[comp.sys.sun] Compatibility problem?

onders@taac.ipl.rpi.edu (Timothy E. Onders) (08/07/90)

I've got a mysterious problem.  I've taken the following program:

main()
{
	int r, c;
	int testm[1024][1024];

	r = 0;
	c = 0;
	for (r = 0 ; r < 1024 ; r++)
	{
		for (c = 0 ; c < 1024 ; c++)
		{
			testm[c][r] = c * 10000 + r;
		}
	}
}

It compiles on both a Sun 3, and a Sun 4.  When run on a Sun 4, it does
fine.  When run on the Sun 3, attempting to write to the array gives a
SEGV.  Attempting to read the array from dbx gives a "bad address" error.
by examining the addresses of the three variables, there seems to be
enough space for everything allocated. There is 4 megs of space between
the array starting address, and the address of r.  Any ideas what might be
causing this problem, and how I can get around it?

					-Tim Onders
					onders@ipl.rpi.edu

als@roxanne.mlb.semi.harris.com (Alan Sparks) (08/08/90)

In article <1990Aug7.003432.1984@rice.edu> onders@taac.ipl.rpi.edu (Timothy E. Onders) writes:

> [program omitted]
> When run on the Sun 3, attempting to write to the array gives a
>SEGV.  Attempting to read the array from dbx gives a "bad address" error.
>by examining the addresses of the three variables, there seems to be
>enough space for everything allocated. There is 4 megs of space between
>the array starting address, and the address of r.  Any ideas what might be
>causing this problem, and how I can get around it?

I haven't taken much time to research this really well... but I suspect
you've blown out the stack on the 68xxx CPU (especially with such a mondo
array).  I duplicated your situation, then devised a couple of
workarounds.

One workaround is to make the array "testm" static:

	static int testm[1024][1024];

This moves it off the stack, into the static data area.  Another
workaround (especially if you want to reclaim storage) is to dynamically
allocate the array.  One way to do it is:

	int **testm, i;

        testm = (int **) calloc(1024,sizeof(int *));
        for (i = 0;  i < 1024;  ++i)
          testm[i] = (int *) calloc(1024,sizeof(int));

The remainder of the code stays the same.  To reclaim storage afterward:

	for (i = 0;  i < 1024;  ++i)
          cfree(testm[i]);
        cfree(testm);

Some variant of these workarounds will solve your problem.  They work on a
local Sun 3/60 here.

Hope this helps.
-Alan

beau@uunet.uu.net (Beau James) (08/08/90)

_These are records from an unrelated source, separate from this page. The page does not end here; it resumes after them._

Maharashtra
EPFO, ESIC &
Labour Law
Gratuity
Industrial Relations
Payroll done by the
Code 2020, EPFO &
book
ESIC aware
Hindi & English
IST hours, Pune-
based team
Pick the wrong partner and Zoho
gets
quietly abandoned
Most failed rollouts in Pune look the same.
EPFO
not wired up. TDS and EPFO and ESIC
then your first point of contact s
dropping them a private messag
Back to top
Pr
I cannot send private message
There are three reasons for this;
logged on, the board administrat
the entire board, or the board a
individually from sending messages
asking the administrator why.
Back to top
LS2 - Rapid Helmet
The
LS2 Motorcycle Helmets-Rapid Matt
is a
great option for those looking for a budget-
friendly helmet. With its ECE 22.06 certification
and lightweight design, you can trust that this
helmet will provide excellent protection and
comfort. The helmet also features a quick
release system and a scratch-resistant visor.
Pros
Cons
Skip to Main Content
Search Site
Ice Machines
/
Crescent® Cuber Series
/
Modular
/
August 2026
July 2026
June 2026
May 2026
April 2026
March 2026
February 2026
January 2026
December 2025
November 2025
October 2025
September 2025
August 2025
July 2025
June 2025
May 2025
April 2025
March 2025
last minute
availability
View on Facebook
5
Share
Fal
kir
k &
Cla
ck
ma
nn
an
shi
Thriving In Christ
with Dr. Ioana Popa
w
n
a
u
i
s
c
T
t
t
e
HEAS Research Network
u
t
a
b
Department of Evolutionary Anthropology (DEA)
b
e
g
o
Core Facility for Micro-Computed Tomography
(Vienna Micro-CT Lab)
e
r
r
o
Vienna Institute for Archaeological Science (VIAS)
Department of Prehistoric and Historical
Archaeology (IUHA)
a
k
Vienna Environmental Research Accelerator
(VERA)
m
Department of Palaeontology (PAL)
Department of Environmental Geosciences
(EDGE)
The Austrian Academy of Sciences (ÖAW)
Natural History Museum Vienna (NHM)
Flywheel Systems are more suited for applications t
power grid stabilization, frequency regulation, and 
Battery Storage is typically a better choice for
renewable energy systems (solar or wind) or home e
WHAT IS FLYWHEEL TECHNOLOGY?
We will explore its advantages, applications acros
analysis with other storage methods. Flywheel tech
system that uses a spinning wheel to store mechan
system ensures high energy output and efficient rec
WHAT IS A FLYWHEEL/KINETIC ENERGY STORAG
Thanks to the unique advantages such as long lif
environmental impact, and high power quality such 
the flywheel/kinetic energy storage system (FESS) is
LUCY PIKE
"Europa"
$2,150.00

Your automatic array is "too big" for the kernel heuristic that decides
when it's time to grow the stack, vs. when to declare a user program
error.  That heurisitc is different on Sun-3s and Sun-4s, since stack
frames tend to b different sizes on those systems.  (The heuristic may
also change from one SunOS release to another.)  This isn't really a SunOS
issue, though; the behavio of most *nixs is similar.

Unix user programs never do anything to explicitly manage the growth of
their stack.  If the program makes a reference beyond the end of currently
allocated stack [virtual] memory, the hardware traps.  The kernel looks to
see "how far" the trapped reference was beyond the end of the existing
stack; if it was "close enough", the kernel decides that the program was
really just trying to grow the stack, so it allocates additional [virtual]
memory for the stack and reruns the instruction that caused the trap -
much like a standard VM page fault.  On the other hand, if the reference
is "too far" past the stack, the kernel decides that it was indeed an
invalid reference, and sends the process a SIGSEGV.

As a general rule, this means it's a bad idea to make "big" objects
automatic.  Better to have an automatic pointer to the object, and
malloc() it on the fly; or to make the object static.  That approach is
more portable, also, since the precise definitions of "big", "too far",
etc. are very system (hardware and OS version) dependent.

Beau James				beau@Ultra.COM
Ultra Network Technologies		{sun,ames}!ultra.com!beau

guy@uunet.uu.net (Guy Harris) (08/10/90)

>Your automatic array is "too big" for the kernel heuristic that decides
>when it's time to grow the stack, vs. when to declare a user program
>error.  That heurisitc is different on Sun-3s and Sun-4s, since stack
>frames tend to b different sizes on those systems.

No, the heuristic is essentially the same; the parameter the heuristic
uses, namely the stack limit, is different - it defaults to 2MB on a Sun-3
(and probably a Sun-2), and 8MB on a SPARC.  His program worked just fine
on a Sun-3 (well, an NS5000, but it *does* have a 3E120 inside it, running
4.0.3) after I did "limit stacksize 8192k" from the C shell to boost the
stack limit to 8MB (can't set it in the SunOS Bourne shell; the Korn and
Bourne-again shells may let you set it).